Edwards claimed $333,334 in royalties from last year’s release of the book, according to media accounts. The campaign said last night that those funds were part of the advance.
He says he gave that amount to charity, which would also provide tax benefits for Edwards.
The cynical Post can make even the honorable thing have the taint of hypocrisy. A ham-handed attack like this belongs in a Hollywood movie from the ’40s, not in real life. But I guess we should expect no less from News Corp. journalists, the remains of whose souls are at this very moment dribbling down the chin of a cackling and engorged Rupert Murdoch.
Don’t stop believin’
Last September I wrote:
I routinely exchange pleasantries with a checkout clerk named Lora at my local supermarket. We ask after each other’s families, she watches my kids grow up, etc. On one visit she mentions that she used to be a flight attendant — furloughed after 9/11, natch — and hopes to be one again.
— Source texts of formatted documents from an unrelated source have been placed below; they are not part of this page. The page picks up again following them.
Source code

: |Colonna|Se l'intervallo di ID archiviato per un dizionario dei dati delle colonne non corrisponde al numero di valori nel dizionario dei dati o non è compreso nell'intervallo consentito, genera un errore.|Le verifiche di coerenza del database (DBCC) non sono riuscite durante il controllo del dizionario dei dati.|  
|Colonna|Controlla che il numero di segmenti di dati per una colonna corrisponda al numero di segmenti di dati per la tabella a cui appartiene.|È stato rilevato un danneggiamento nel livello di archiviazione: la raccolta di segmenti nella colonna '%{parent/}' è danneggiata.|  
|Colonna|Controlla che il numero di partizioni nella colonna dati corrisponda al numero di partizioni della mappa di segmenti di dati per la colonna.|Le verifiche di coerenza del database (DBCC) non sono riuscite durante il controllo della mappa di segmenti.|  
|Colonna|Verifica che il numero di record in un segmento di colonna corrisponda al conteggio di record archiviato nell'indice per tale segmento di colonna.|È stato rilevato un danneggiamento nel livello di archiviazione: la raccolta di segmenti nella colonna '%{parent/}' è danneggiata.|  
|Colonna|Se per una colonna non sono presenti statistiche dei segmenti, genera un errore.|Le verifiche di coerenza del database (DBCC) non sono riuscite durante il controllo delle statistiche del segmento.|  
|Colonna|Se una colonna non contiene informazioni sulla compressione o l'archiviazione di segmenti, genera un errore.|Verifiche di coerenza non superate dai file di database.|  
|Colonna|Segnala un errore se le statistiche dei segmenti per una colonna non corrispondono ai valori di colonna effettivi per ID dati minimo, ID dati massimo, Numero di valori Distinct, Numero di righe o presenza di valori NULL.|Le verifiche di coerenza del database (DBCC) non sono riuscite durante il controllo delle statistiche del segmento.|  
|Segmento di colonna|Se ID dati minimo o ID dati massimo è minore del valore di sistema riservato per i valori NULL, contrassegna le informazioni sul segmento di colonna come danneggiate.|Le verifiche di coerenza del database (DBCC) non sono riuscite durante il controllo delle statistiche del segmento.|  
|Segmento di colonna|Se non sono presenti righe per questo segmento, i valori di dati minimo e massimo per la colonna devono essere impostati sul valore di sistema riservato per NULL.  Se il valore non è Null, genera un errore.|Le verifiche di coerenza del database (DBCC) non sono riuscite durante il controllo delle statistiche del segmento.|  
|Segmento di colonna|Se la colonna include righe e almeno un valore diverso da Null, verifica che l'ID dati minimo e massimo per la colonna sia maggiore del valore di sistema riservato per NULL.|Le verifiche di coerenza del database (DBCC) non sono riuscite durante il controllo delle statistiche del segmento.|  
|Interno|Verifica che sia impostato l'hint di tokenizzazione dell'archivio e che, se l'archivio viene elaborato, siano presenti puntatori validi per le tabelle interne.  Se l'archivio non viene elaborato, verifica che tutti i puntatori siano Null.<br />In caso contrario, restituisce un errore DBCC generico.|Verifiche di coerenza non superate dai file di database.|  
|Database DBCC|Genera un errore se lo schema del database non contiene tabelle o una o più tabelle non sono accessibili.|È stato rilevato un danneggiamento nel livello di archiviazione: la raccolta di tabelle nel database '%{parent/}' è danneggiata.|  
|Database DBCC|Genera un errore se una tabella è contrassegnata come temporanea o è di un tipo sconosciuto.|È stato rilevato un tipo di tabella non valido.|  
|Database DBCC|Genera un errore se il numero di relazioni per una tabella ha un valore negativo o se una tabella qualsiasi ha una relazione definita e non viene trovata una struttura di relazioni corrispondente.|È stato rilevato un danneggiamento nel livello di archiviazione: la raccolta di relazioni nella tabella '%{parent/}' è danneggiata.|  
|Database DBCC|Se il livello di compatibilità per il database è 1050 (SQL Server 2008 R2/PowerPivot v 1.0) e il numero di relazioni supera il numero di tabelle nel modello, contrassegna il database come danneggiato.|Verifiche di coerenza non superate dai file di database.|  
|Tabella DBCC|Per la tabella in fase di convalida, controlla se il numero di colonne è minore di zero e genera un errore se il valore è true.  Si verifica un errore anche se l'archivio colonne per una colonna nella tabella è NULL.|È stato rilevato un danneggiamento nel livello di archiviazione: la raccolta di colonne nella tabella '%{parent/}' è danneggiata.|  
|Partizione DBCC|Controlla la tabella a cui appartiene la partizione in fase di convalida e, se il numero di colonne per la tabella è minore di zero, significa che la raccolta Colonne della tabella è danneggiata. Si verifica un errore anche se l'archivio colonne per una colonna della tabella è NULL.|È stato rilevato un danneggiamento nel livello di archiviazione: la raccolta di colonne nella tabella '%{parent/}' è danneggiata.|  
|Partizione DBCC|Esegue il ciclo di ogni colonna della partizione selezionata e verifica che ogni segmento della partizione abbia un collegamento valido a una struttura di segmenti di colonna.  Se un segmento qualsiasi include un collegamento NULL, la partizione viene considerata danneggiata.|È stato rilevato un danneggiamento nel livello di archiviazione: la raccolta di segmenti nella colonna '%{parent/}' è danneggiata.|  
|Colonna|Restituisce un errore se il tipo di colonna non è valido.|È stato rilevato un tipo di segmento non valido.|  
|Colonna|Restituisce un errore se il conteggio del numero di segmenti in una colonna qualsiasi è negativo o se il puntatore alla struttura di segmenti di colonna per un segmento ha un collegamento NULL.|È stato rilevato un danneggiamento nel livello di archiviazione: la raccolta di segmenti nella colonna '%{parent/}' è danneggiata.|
Her only hopes for getting a decent flight-attendant job based in the Bay Area were with United, which wasn’t hiring, and Virgin America, which wasn’t even flying, though they’re now just days away from beginning regular operations. Having not seen her at the supermarket for many weeks, I asked after her — and learned she landed the Virgin America job. Way to go, Lora! Good luck and clear skies.
Weight insurgency in its last throes
One month ago I wrote:
I can confidently report for those considering a failed attempt to lose weight that there is nothing better for that than combining the aftermath of your mom’s death with caring for two small children and one extremely elderly dog, plus a long daily commute and a consulting gig on the side.
To that list I can now add “breaking a rib” and “putting said elderly dog to sleep.”
(Did I really say 2007 was going to be a good year? Maybe only in the sense of, “What doesn’t kill me makes me stronger.” Or maybe the continued amazingness of our kids is bleeding the karma out of everything around them, which I’m willing to endure indefinitely.)
So I am again moving the goalpost: the target of 150 pounds is now scheduled for the first of July, 2008.